Identification of the malonyl derivatization was based on several lines of chemical evidence. Two carbonyl groups and a methylene (CH2) group remained to be accounted for in the NMR spectrum after isoleucine was assigned. Although no additional direct structural information could be obtained from NMR, the lower-than-expected integration of C8 methylene (CH2) in the 1H spectrum was suggestive of a β-dicarbonyl group. Methylene protons in this group exchange with the solvent through a keto-enol tautomerization mechanism resulting in lower integration (20). In addition, MS/MS analysis suggested the presence of a very labile carboxylic acid group and an acetyl group; malonyl groups are known to degrade easily to acetyl groups by loss of a carboxylic acid, thus corroborating the MS/MS data.

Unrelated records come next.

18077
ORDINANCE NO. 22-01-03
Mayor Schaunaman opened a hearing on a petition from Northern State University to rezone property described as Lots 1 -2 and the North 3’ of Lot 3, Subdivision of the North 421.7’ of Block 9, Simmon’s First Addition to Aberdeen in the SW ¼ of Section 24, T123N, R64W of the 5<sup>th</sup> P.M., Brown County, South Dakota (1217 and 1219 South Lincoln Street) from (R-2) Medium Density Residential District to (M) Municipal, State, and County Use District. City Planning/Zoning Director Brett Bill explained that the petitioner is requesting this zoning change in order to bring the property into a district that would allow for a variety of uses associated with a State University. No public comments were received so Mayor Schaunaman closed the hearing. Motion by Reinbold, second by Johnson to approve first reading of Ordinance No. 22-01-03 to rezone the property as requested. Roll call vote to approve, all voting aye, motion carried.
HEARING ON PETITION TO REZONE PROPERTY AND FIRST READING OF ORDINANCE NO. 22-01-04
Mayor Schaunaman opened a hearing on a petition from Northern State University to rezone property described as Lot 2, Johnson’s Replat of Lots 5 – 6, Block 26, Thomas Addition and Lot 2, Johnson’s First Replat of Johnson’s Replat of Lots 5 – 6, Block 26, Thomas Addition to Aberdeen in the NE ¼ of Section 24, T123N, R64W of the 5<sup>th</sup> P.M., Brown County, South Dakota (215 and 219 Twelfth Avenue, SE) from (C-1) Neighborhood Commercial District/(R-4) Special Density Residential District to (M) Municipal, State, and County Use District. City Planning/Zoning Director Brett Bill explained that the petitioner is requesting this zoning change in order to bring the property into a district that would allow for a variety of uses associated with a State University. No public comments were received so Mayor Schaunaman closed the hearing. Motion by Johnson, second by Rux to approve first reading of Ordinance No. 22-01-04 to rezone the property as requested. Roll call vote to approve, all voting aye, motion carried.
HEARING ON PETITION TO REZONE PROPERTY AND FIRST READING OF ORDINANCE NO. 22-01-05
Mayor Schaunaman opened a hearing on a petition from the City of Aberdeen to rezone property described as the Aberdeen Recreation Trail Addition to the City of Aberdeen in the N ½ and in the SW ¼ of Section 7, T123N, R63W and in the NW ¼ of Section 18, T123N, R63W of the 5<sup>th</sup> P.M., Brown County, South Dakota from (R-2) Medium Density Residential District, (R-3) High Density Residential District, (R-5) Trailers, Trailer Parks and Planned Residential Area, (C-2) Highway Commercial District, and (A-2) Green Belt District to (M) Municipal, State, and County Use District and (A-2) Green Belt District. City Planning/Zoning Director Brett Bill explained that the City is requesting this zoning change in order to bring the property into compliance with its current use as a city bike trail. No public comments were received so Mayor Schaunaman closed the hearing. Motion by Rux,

The common presence of malonyl conjugates of d-amino acids in plants (21) led us to further investigate the stereo-configuration of M217. Isoleucine contains two stereocenters at carbon 2 (α-carbon) and 3 (Fig. 3). Determination of the stereochemistry was performed using NMR and LC-MS. Comparison of 1H spectra of M217 and authentic l-Ile and l-allo-Ile indicated that carbon 3 is in the allo-configuration (SI Appendix, Fig. S3). To determine the stereoconfiguration of the α-carbon, the amino acid was released from M217 by base hydrolysis and subjected to derivatization with Marfey’s reagent. This chiral derivatizing reagent causes intramolecular bonding of d-isomers resulting in longer retention on reverse-phase HPLC, allowing separation of d- and l-enantiomers that would otherwise coelute on a nonchiral column (22). Comparison with a derivatized authentic l-Ile standard revealed that the amino acid is the d-enantiomer.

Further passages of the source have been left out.